▶ **JOB ITEM**
Wherever a picture appears, skip it and retype the rest of the data exactly.

▶ **Data excerpts**
· · · · ·

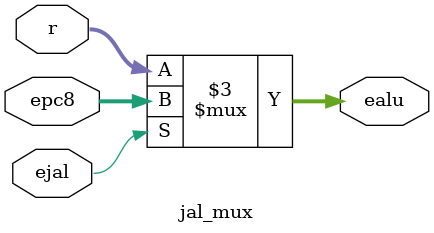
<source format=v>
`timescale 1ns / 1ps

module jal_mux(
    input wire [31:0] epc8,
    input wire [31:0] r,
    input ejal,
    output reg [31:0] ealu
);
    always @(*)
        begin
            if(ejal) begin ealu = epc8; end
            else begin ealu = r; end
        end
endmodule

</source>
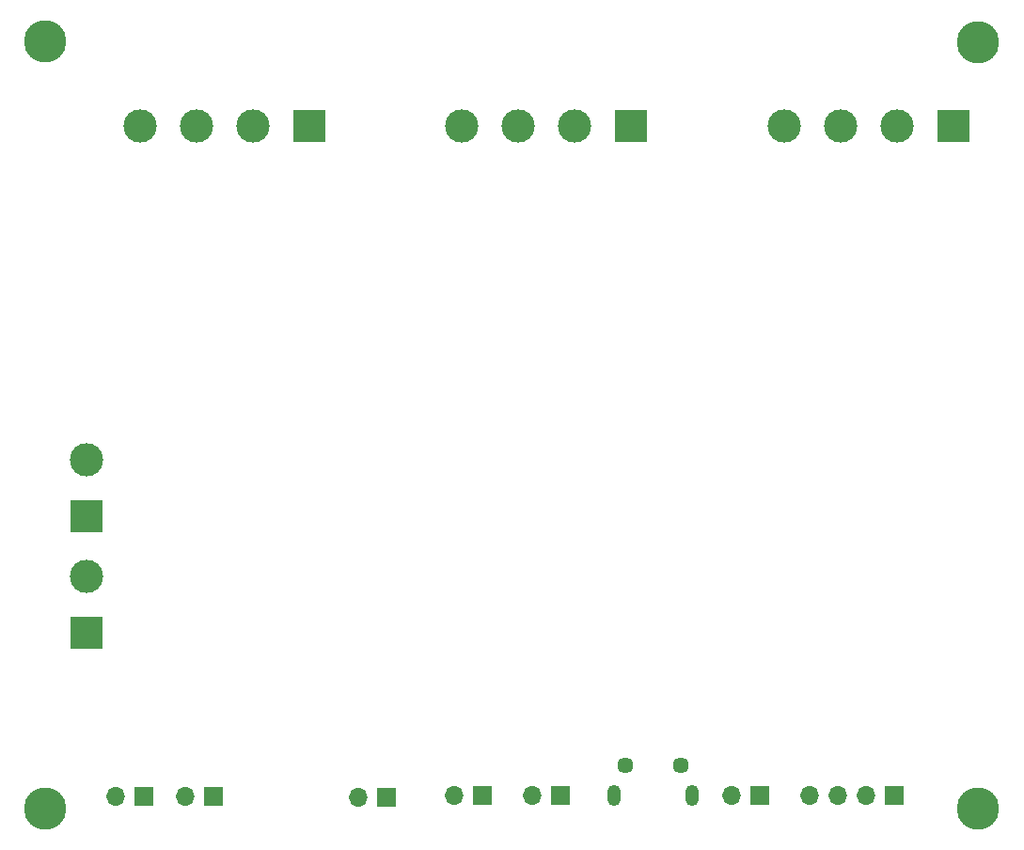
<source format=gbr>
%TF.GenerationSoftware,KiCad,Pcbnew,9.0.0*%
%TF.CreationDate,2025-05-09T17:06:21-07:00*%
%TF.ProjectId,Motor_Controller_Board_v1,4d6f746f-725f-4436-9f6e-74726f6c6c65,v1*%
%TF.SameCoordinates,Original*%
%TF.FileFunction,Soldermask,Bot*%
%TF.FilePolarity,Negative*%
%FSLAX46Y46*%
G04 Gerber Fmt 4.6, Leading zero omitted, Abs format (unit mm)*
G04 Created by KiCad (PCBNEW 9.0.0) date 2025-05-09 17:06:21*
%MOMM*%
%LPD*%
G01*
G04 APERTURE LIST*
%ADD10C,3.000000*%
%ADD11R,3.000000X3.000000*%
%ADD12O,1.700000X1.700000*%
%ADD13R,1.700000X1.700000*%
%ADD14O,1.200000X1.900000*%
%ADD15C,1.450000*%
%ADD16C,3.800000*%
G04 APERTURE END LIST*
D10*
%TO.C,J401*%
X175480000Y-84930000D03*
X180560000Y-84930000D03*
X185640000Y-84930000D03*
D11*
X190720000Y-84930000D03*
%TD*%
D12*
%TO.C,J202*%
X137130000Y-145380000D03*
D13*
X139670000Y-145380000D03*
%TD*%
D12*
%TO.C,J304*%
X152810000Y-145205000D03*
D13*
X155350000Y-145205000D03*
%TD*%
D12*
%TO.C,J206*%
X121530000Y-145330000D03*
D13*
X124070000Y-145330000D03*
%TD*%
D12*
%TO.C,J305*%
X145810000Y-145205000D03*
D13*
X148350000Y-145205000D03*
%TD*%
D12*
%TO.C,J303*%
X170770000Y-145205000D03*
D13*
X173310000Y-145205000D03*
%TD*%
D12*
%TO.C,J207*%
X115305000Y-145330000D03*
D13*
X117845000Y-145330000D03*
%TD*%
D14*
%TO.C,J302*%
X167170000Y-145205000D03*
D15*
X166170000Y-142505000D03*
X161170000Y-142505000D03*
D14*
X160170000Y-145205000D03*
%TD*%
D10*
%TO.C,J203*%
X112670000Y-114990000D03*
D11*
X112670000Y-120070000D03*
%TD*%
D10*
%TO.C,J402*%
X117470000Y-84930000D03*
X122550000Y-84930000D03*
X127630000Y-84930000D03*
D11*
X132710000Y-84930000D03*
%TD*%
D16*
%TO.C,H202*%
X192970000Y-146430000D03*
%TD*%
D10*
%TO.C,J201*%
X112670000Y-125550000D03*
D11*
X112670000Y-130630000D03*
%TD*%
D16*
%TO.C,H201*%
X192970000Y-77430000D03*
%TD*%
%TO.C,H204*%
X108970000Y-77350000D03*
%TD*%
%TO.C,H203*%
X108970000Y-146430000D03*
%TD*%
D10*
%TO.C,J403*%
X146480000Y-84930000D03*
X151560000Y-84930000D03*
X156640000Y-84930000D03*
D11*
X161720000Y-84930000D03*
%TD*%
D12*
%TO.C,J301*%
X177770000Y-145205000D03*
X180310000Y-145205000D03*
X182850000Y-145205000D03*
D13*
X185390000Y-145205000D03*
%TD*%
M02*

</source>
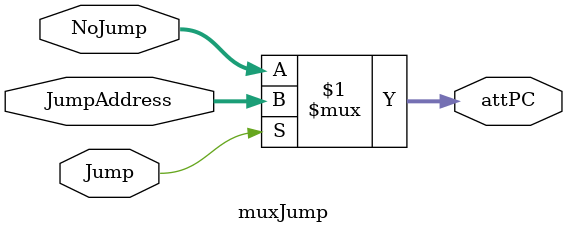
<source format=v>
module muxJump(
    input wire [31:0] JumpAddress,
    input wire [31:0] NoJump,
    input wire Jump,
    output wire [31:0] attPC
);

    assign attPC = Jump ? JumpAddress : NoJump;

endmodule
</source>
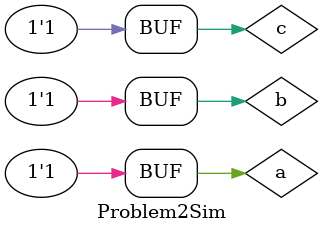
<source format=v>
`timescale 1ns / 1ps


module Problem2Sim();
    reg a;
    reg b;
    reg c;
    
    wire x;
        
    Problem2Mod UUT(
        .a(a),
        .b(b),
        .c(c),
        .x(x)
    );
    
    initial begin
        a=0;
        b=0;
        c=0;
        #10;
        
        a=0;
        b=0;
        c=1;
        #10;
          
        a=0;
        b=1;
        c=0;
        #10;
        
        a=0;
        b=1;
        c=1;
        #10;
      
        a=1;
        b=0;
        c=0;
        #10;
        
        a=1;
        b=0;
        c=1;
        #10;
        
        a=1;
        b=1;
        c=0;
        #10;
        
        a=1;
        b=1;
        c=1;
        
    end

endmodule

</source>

· · · · ·

▶ **EXERCISE RESPONSE**
<source format=v>
`timescale 1ns / 1ps

module jal_mux(
    input wire [31:0] epc8,
    input wire [31:0] r,
    input ejal,
    output reg [31:0] ealu
);
    always @(*)
        begin
            if(ejal) begin ealu = epc8; end
            else begin ealu = r; end
        end
endmodule

</source>
<source format=gbr>
%TF.GenerationSoftware,KiCad,Pcbnew,9.0.0*%
%TF.CreationDate,2025-05-09T17:06:21-07:00*%
%TF.ProjectId,Motor_Controller_Board_v1,4d6f746f-725f-4436-9f6e-74726f6c6c65,v1*%
%TF.SameCoordinates,Original*%
%TF.FileFunction,Soldermask,Bot*%
%TF.FilePolarity,Negative*%
%FSLAX46Y46*%
G04 Gerber Fmt 4.6, Leading zero omitted, Abs format (unit mm)*
G04 Created by KiCad (PCBNEW 9.0.0) date 2025-05-09 17:06:21*
%MOMM*%
%LPD*%
G01*
G04 APERTURE LIST*
%ADD10C,3.000000*%
%ADD11R,3.000000X3.000000*%
%ADD12O,1.700000X1.700000*%
%ADD13R,1.700000X1.700000*%
%ADD14O,1.200000X1.900000*%
%ADD15C,1.450000*%
%ADD16C,3.800000*%
G04 APERTURE END LIST*
D10*
%TO.C,J401*%
X175480000Y-84930000D03*
X180560000Y-84930000D03*
X185640000Y-84930000D03*
D11*
X190720000Y-84930000D03*
%TD*%
D12*
%TO.C,J202*%
X137130000Y-145380000D03*
D13*
X139670000Y-145380000D03*
%TD*%
D12*
%TO.C,J304*%
X152810000Y-145205000D03*
D13*
X155350000Y-145205000D03*
%TD*%
D12*
%TO.C,J206*%
X121530000Y-145330000D03*
D13*
X124070000Y-145330000D03*
%TD*%
D12*
%TO.C,J305*%
X145810000Y-145205000D03*
D13*
X148350000Y-145205000D03*
%TD*%
D12*
%TO.C,J303*%
X170770000Y-145205000D03*
D13*
X173310000Y-145205000D03*
%TD*%
D12*
%TO.C,J207*%
X115305000Y-145330000D03*
D13*
X117845000Y-145330000D03*
%TD*%
D14*
%TO.C,J302*%
X167170000Y-145205000D03*
D15*
X166170000Y-142505000D03*
X161170000Y-142505000D03*
D14*
X160170000Y-145205000D03*
%TD*%
D10*
%TO.C,J203*%
X112670000Y-114990000D03*
D11*
X112670000Y-120070000D03*
%TD*%
D10*
%TO.C,J402*%
X117470000Y-84930000D03*
X122550000Y-84930000D03*
X127630000Y-84930000D03*
D11*
X132710000Y-84930000D03*
%TD*%
D16*
%TO.C,H202*%
X192970000Y-146430000D03*
%TD*%
D10*
%TO.C,J201*%
X112670000Y-125550000D03*
D11*
X112670000Y-130630000D03*
%TD*%
D16*
%TO.C,H201*%
X192970000Y-77430000D03*
%TD*%
%TO.C,H204*%
X108970000Y-77350000D03*
%TD*%
%TO.C,H203*%
X108970000Y-146430000D03*
%TD*%
D10*
%TO.C,J403*%
X146480000Y-84930000D03*
X151560000Y-84930000D03*
X156640000Y-84930000D03*
D11*
X161720000Y-84930000D03*
%TD*%
D12*
%TO.C,J301*%
X177770000Y-145205000D03*
X180310000Y-145205000D03*
X182850000Y-145205000D03*
D13*
X185390000Y-145205000D03*
%TD*%
M02*

</source>
<source format=v>
module muxJump(
    input wire [31:0] JumpAddress,
    input wire [31:0] NoJump,
    input wire Jump,
    output wire [31:0] attPC
);

    assign attPC = Jump ? JumpAddress : NoJump;

endmodule
</source>
<source format=v>
`timescale 1ns / 1ps


module Problem2Sim();
    reg a;
    reg b;
    reg c;
    
    wire x;
        
    Problem2Mod UUT(
        .a(a),
        .b(b),
        .c(c),
        .x(x)
    );
    
    initial begin
        a=0;
        b=0;
        c=0;
        #10;
        
        a=0;
        b=0;
        c=1;
        #10;
          
        a=0;
        b=1;
        c=0;
        #10;
        
        a=0;
        b=1;
        c=1;
        #10;
      
        a=1;
        b=0;
        c=0;
        #10;
        
        a=1;
        b=0;
        c=1;
        #10;
        
        a=1;
        b=1;
        c=0;
        #10;
        
        a=1;
        b=1;
        c=1;
        
    end

endmodule

</source>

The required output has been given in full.